Mike Vaccaro

Mike Vaccaro

NFL

NY’s Super season could be worst since 1996

Well, you have to give the NFL this much:

It wants a neutral Super Bowl. It wants the two best teams in the sport to have to use foreign locker rooms and unfamiliar practice facilities. It wants the teams headquartered at five-star hotels, shuttled to and fro by bus and taxicab, not by players simply commuting to work.

And the NFL gets what it wants. Last year, when it looked like the Saints might have assembled a good enough team to break the streak of 46 straight neutral-site games, the sport was visited by Bountygate, New Orleans coaches and players were scattered to the wind by suspensions, and that was that. In the first eight Super Bowls, Miami was host city three times and the Dolphins were participants three times — and never did the twain meet.

No, the closest we’ve ever come was in Super Bowl XIX when the Niners played at Stanford Stadium (it takes the crow 32.1 miles to fly from San Francisco to Palo Alto) and Super Bowl XIV when the Rams played in Pasadena, which sits a mere 10.6 miles from downtown Los Angeles. As with everything else the league touches, this is the prevailing truth:

Stuff always works out for the NFL.

So, naturally, we should have seen this coming: the worst four-game start for the football locals in 10 years, with a very real possibility we might be careening toward the worst football season New York has seen since 1996. And not to get anyone too riled up or anything, but 1996 also happened to be the last time the Giants and the Jets switched coaches at the same time.

(Right. Like anyone needs to be pushed to turn the griddle up a few notches higher on either side of Gotham’s Great Football Divide…)

It’s early, yes. But the quarter pole is an awfully good indicator most years where a team is headed — and in our case, it’s almost always a fair predictor of whether there will be important games lurking once the air turns frosty or if everyone will be focusing on the Rangers, Knicks and Nets by Thanksgiving.

And the news isn’t good.

Back in 1996, the consensus nadir of New York football over the past 25 years, the Giants and Jets were a combined 1-7 after four weeks — and it could be argued the best of the season was already behind them. Thankfully, by then, the ’96 Yankees had all but consumed the town, so Dan Reeves’ final Giants team could stagger toward 6-10 in relative anonymity and Rich Kotite’s signature 1-15 Jets calamity could wander aimlessly through the desert using Frank Torre, John Wetteland and Jeffrey Maier as cover.

Big Blue and Gang Green have no such luck this year, because the Bombers and the Amazin’s just combined to give us the worst baseball season since 1992, when the Mets and Yankees both finished in fifth place in their divisions. Basketball camps are just opening. Hockey season has begun, though only the most fiercely devoted are aware of that.

Nope.
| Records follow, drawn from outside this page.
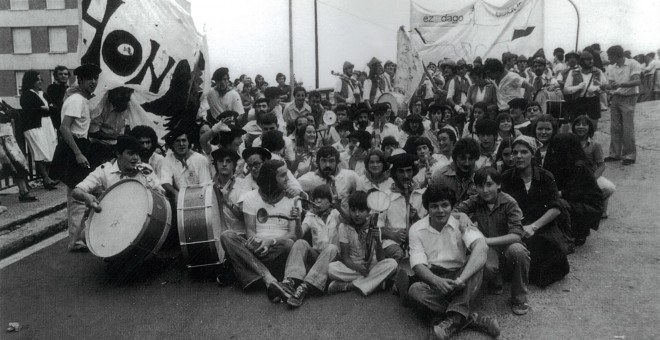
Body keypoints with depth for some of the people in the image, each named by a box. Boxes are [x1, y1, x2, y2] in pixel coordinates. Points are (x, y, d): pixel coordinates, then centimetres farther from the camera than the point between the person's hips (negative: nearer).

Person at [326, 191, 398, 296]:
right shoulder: (344, 227, -6)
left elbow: (380, 259, -11)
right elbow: (345, 257, -9)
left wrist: (378, 240, -30)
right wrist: (358, 268, -29)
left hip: (372, 266, 2)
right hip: (351, 266, -2)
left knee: (392, 263, -28)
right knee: (331, 268, -30)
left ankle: (348, 285, -25)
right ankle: (374, 280, -23)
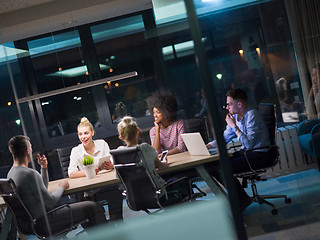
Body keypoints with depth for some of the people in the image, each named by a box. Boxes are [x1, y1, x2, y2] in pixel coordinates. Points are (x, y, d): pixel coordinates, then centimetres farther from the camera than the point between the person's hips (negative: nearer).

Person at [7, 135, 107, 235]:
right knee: (94, 207, -4)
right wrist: (62, 187, -1)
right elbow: (50, 202, -19)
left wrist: (43, 168, 8)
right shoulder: (30, 173, -24)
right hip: (44, 222, -10)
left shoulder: (11, 173, 7)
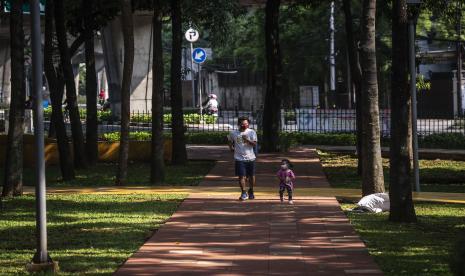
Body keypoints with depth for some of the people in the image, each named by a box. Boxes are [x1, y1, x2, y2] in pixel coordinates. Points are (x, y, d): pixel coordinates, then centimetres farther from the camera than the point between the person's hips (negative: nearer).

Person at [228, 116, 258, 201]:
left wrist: (247, 140, -25)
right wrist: (231, 147, 8)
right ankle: (243, 193, -3)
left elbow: (254, 144, -11)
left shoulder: (252, 132, -1)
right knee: (241, 176, -8)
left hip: (250, 158, 0)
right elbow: (229, 141, 23)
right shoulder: (233, 133, 3)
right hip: (239, 158, 0)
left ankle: (251, 192, 28)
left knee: (251, 176, 9)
The Giants are 0-4 and the Jets are 2-2 and they have bright, blinding spotlights attached to them, and since that wretched ’96 season there only has been one year when the teams were as bad as 2-6 after the first furlong. Not surprisingly, that was 2003, the last time both teams posted losing records, one of only three seasons since then when neither team made the postseason. That was Jim Fassel’s last year with the Giants; the Jets were sunk in the preseason when Chad Pennington was lost with a broken wrist.

The Giants were a long shot to host the Big Game anyway, the Jets an even longer shot. But now there seems to be little doubt that for the 48th year in a row, the Super Bowl will be Switzerland. But even that is secondary when you consider how much pro football has become a part of the city’s sporting fabric the past few years, the Giants winning two titles, the Jets making two conference title games and plenty of news. And the season is already looking like it’s working on a backup generator on the first day of October.

“We have to get back to work,” Tom Coughlin said after the Giants’ half of the Sunday Afternoon Follies. “What other choice do we have?”

Better back to work than back to ’96, when Frank Reich had the best QB rating in the city at 68.9 (Dave Brown was 61.3), when the Yankees’ bandwagon helped to obscure a lost autumn on the gridiron. No such luck this time around. No such camouflage. The Giants and Jets are on their own. You might want to shade your eyes.